So do I want an orgasm?

Combine all that with my menopausal ‘meh’ and the answer is a clear no.

But release

Yes, I need release.

I want touch.

Not the from-a-distance air kisses or the as-I-leave-for-work elbow bumps that have replaced our daily kiss good-bye, not the drive-by butt grabs that punctuate our daily cross-path interactions, nor even the pat-pet tuck-ins of night-time sweet dream wishes.

And also not sexual.

I want touch.

Sweet and soft and gently massaging, sensual without sexual insistence, relaxing and calm and kneady.

“Give me rubs,” I say.

And he does.

Shushing strokes and light circular pressure massages, splay-fingered dig-muscle soothing C-hands, fingertip pull-up and palm press-down, he rubs baby oil over my torso and limbs.
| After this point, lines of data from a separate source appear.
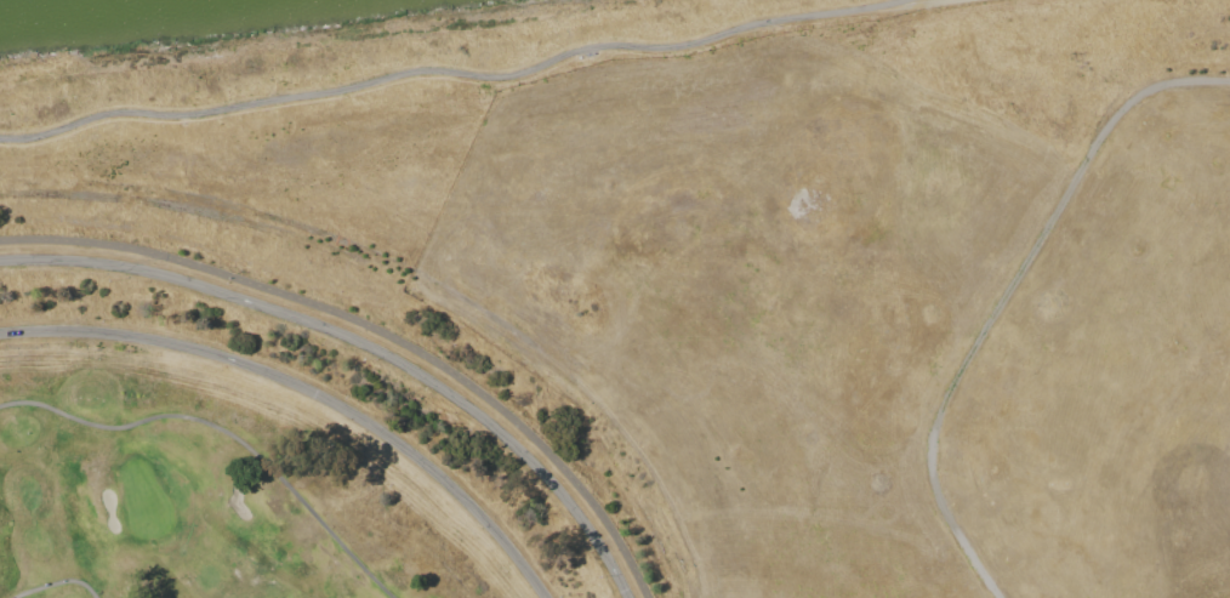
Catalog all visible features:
road: (457, 71)
road: (1007, 297)
park: (643, 324)
road: (376, 327)
road: (361, 342)
road: (309, 389)
road: (223, 438)
park: (206, 495)
road: (72, 590)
Quietly, gently, without expectation of touching me there — but knowing that, on his body, there is where *he* most wants to be touched, I smile as his erection strains inside his shorts, deciding that there is where I will focus my efforts on the massage he will receive in return – he gives me the pleasure of tension-release I seek.

And when he is through, I incite in him – willfully, teasingly, with my own massaging hands – a different kind of muscle ache…

…a tangible throbbing tension…

…followed by the pleasure of release.

Do I want sex right now? No.

Orgasms?

Pfffgh… Honestly? That’s a lot of work.

But touch…

Yes.

I want touch.

So the answer right now, when he asks, “What do you want?” is:

Give me rubs.

13 thoughts on “Give me rubs.

  1. Posy Churchgate

    Absolutely with you on all of this. You’ve termed it so succinctly “work style and schedule cutting uncomfortably into the private spaces in my life”. I hope your business/budget aren’t suffering too badly. Thanks for the inspirational writing.

    Reply
  2. hislordship

    Just laying back and enjoying the attention of hands exploring muscles is such a great connection tool. With sex taken out of it there are no expectations or road map, just touch!

    Reply
  3. missy

    There is so much in this piece that I can relate to and you expressed it so effectively. The small things which keep our connection to another person are far more important than sex itself, although I do see them as being sexual and therefore part of ‘sex’ which for me, is not necessarily about an orgasm or about penetration. The deep need for a release really came across though and I think that at the moment lots of people are feeling the same.

    Reply
    1. Mrs Fever Post author

      It *is* a wonderful thing.

      It’s also a thing a lot of people are missing right now, given the “isolation” state of the world. So I definitely don’t take it for granted.

      Reply
  4. Brigit Delaney

    I’m so right with you on so much of this. My libido is iffy at best, but touch…I rarely stop wanting that. Physical connection, cuddling, massage, snuggling. And yet, I feel guilty asking for it, needing it, getting it, when I know the type of touch he craves.